War Is Too Important to Be Left to the Generals
Jun 10, 2002, Vol. 7, No. 38 • By MICHAEL BARONE
EVERY SO OFTEN a book appears just at the moment when it is most needed--even though that moment was entirely unpredicted.
Such a book is Eliot Cohen's "Supreme Command," a superb study of civilian commanders in chief in times of war by the nation's leading scholar of military-civilian relations. The book was planned when Cohen was teaching at the Naval War College in the 1980s, but it appears as George W. Bush is faced with the most difficult and momentous decisions in our war against terrorism.
Cohen's subject is the relation between civilian commanders in chief and their military leaders. His examples of great civilian statesmanship are Abraham Lincoln in the Civil War, Georges Clemenceau in World War I, Winston Churchill in World War II, and David Ben Gurion in Israel's war for independence. And the lessons he draws from their experiences are in important cases the opposite of the lessons that most Americans--notably George W. Bush and Colin Powell--seem to have drawn from our recent history. If Cohen is right, George W. Bush needs to be more like Lincoln and Clemenceau, Churchill and Ben Gurion, if he is to lead us effectively to victory in this difficult and unprecedented war.
Cohen challenges the long-held view that military strategy should be a sphere wholly apart from civilian leadership. The model, set out by Samuel Huntington among others, is that military strategy is a matter of technical expertise, which must inevitably be degraded by civilian influence; the commander in chief is to set the goal, and the military is to decide how to get there. Civilian non-interference in things military is thus, in this view, the corollary of military non-interference in things civilian (and hence political).
Things seldom work this way. Certainly the military in none of the societies Cohen studies threatened the principle of civilian control; there were no coups, no mutinies, no serious threats of either. But the great civilian war statesmen did interfere in things military. And this was unavoidable.

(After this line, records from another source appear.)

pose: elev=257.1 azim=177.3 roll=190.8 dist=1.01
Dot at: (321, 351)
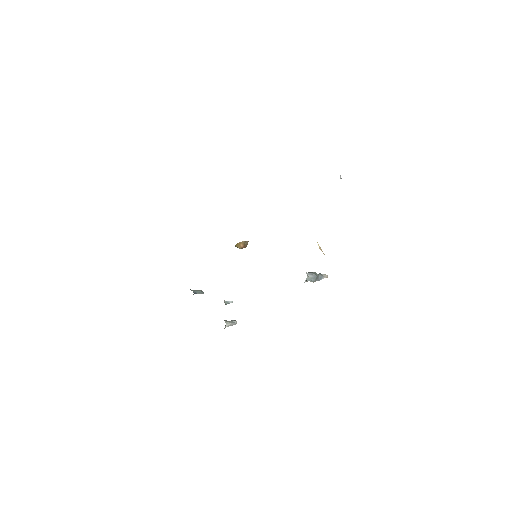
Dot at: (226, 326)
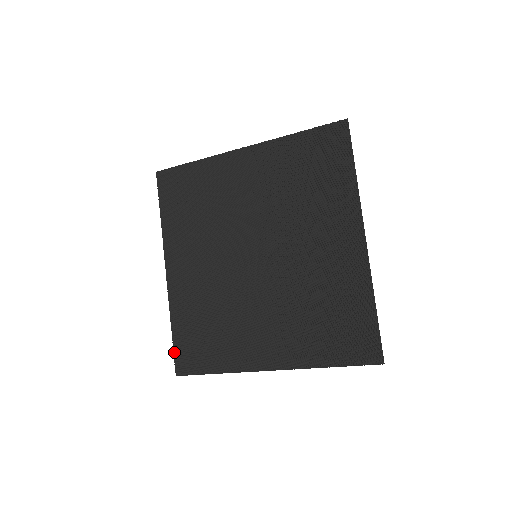
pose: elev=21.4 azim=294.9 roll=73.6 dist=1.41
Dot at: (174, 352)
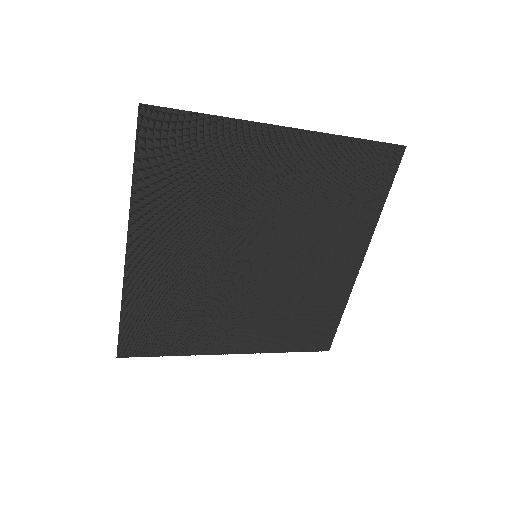
Dot at: (119, 336)
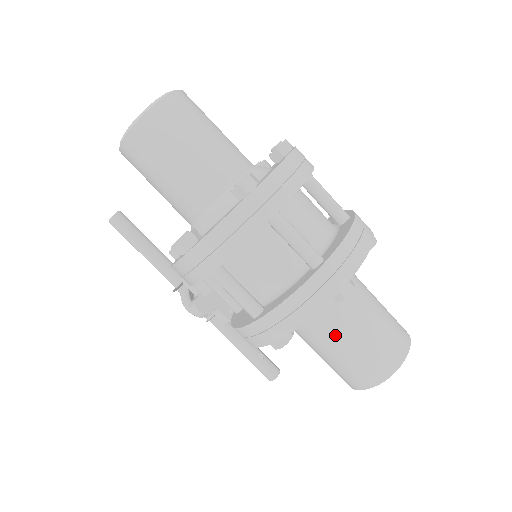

The goals of the military--the definitions of victory--are ultimately political questions; as Churchill wrote in 1923, "The distinction between politics and strategy diminishes as the point of view is raised. At the summit true politics and strategy are one." Not even military professionals have real practice employing military tactics: They spend most of their careers not fighting. "It is quite true that conventional war can hardly be made by complete amateurs," Cohen concludes, "yet neither can it be handed over to the professionals."
Abraham Lincoln came to the presidency in 1861 with little military experience; he served in the Black Hawk War in 1832, and, as a one-term member of the House, he opposed the Mexican War in the 1840s. But once he became president, he did not hesitate to fire his generals until he found ones he liked, and from the beginning of the Civil War--in his ignoring of the generals who did not want to reprovision Fort Sumter--he was willing to reject the military's advice. And he issued to his generals, often on a daily basis, detailed orders that he took care to see were obeyed. He also took an interest in military technology, which resulted in use of the breech-loading rifle and improved naval ordnance. More to the point, Lincoln developed an overarching strategy for a conflict whose extent and course no one anticipated. And at the same time, he was able to adapt to events as they happened. To the end, he kept control, sharply forbidding Grant, for example, from entering into any negotiations with Lee except for the Confederates' surrender.
WINSTON CHURCHILL for Cohen is "the twentieth-century war statesman par excellence." Like Lincoln, Churchill was hated by his generals. (Lord Alanbrooke said he "has only got half the picture in his mind, talks absurdities and makes my blood boil to listen to his nonsense," and when in 1957 he spoke in praise of his three service chiefs at a victory dinner, none of the three had a word of praise for him. It didn't help that they had to get up early and Churchill kept them up till late at night.) Churchill was seen as unstable, given to flights of enthusiasm, undisciplined, meddling in what was not his business.